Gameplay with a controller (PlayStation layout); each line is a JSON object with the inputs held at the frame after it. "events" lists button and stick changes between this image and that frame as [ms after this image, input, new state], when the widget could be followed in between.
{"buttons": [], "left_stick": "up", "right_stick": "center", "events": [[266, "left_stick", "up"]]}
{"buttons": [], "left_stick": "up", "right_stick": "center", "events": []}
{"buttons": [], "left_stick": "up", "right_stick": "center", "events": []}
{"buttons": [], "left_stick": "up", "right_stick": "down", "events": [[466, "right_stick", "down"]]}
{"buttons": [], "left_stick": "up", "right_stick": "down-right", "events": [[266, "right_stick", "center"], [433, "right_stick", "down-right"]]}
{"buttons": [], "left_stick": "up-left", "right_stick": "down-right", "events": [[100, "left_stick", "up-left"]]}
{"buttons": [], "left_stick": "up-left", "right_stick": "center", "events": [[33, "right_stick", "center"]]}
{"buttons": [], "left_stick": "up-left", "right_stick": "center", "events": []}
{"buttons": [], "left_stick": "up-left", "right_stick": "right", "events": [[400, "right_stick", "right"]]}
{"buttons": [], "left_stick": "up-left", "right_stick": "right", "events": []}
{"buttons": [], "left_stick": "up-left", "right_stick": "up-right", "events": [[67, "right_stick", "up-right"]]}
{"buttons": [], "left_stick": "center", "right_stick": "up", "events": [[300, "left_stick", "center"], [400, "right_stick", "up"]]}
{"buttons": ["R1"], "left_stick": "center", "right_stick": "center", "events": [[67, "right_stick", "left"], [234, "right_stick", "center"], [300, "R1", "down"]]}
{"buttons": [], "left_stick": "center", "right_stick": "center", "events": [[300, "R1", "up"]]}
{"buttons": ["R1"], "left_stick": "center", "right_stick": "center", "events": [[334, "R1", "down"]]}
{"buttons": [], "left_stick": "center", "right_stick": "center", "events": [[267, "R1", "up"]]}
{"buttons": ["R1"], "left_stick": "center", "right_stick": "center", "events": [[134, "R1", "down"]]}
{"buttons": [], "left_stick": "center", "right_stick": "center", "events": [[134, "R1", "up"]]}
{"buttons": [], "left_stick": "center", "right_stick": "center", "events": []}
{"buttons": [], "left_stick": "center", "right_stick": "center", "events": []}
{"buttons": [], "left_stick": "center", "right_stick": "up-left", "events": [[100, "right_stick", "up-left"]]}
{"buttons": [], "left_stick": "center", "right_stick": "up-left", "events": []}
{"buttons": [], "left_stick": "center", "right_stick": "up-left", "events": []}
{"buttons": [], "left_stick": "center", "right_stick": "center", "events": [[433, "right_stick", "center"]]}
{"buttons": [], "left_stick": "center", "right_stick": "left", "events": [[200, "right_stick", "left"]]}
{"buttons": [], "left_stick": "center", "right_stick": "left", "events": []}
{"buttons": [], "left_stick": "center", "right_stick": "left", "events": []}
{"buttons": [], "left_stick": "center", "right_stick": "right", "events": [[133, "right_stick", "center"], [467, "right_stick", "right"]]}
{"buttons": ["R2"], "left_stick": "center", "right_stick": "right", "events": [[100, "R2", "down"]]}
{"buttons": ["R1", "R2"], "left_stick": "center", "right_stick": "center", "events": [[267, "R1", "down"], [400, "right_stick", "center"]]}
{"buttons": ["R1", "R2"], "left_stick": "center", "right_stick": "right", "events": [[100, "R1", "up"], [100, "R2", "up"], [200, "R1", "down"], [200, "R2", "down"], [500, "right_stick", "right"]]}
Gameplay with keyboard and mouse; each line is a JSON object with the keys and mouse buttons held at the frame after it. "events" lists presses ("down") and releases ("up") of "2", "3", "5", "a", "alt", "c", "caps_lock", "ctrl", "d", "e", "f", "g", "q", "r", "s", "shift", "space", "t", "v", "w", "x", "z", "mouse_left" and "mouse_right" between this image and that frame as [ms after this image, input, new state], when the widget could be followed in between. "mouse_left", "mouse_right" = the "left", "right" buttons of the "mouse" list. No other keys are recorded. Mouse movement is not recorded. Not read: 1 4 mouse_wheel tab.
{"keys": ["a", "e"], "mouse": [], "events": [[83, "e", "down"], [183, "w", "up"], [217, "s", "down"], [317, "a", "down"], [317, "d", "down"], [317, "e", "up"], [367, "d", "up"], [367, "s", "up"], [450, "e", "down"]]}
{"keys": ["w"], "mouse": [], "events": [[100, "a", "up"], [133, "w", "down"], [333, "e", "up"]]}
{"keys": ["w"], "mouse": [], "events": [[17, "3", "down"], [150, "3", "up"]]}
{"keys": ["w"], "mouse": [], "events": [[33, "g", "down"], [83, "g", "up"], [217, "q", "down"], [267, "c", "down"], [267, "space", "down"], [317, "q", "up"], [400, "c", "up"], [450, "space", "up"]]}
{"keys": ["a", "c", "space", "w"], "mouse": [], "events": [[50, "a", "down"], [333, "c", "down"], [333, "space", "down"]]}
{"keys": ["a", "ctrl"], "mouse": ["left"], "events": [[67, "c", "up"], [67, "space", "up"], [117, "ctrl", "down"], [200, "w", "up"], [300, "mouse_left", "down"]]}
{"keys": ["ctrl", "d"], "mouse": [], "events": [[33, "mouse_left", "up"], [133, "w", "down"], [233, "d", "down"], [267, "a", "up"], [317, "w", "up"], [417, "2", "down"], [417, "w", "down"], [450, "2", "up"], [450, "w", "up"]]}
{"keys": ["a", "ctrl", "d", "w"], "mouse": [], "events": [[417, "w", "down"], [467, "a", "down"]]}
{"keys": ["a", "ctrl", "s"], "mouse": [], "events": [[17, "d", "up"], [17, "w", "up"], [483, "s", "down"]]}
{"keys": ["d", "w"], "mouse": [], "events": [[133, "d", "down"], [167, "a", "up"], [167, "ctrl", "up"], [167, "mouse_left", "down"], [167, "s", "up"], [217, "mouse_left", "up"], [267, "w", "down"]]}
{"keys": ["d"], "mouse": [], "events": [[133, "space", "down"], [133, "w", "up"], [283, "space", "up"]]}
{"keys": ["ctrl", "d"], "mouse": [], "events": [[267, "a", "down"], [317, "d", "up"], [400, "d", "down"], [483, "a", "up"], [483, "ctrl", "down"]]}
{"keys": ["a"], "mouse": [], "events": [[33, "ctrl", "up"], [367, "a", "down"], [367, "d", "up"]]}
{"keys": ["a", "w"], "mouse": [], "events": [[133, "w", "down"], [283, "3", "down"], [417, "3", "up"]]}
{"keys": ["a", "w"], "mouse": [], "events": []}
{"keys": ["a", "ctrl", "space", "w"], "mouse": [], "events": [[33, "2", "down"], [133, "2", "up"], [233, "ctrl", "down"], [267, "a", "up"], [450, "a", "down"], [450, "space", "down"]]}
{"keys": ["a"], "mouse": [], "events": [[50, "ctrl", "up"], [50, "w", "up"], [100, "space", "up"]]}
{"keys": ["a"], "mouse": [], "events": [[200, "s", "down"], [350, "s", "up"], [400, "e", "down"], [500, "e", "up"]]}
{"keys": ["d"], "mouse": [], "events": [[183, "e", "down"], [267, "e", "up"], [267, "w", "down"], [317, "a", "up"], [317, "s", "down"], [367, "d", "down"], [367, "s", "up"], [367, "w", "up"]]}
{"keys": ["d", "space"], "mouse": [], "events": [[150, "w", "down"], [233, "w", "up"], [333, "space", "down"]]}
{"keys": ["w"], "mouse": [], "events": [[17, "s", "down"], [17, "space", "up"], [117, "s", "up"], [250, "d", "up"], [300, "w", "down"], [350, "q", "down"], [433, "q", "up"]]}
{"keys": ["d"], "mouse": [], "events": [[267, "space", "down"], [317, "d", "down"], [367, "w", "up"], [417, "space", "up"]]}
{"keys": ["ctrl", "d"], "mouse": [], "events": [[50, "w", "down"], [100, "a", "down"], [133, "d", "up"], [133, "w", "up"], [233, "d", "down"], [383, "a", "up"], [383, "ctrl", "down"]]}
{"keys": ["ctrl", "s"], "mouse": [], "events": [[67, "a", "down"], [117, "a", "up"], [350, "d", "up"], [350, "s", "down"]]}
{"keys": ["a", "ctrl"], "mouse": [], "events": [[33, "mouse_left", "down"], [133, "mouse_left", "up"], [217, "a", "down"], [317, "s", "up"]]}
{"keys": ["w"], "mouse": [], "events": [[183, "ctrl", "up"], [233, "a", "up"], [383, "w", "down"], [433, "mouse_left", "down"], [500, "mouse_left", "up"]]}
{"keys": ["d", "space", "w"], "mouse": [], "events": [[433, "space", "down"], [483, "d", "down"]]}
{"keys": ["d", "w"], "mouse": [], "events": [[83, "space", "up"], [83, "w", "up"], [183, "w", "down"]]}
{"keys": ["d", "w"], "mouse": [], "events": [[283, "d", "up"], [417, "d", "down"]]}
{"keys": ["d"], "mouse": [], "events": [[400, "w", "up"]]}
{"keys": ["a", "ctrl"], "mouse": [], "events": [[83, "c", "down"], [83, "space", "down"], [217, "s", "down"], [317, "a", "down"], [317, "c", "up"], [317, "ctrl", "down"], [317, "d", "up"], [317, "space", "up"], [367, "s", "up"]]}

::::

[DIRECTIONS]:
Number of lines above containing the word "input": state it and add nothing else.

[WRITTEN RESPONSE]:
2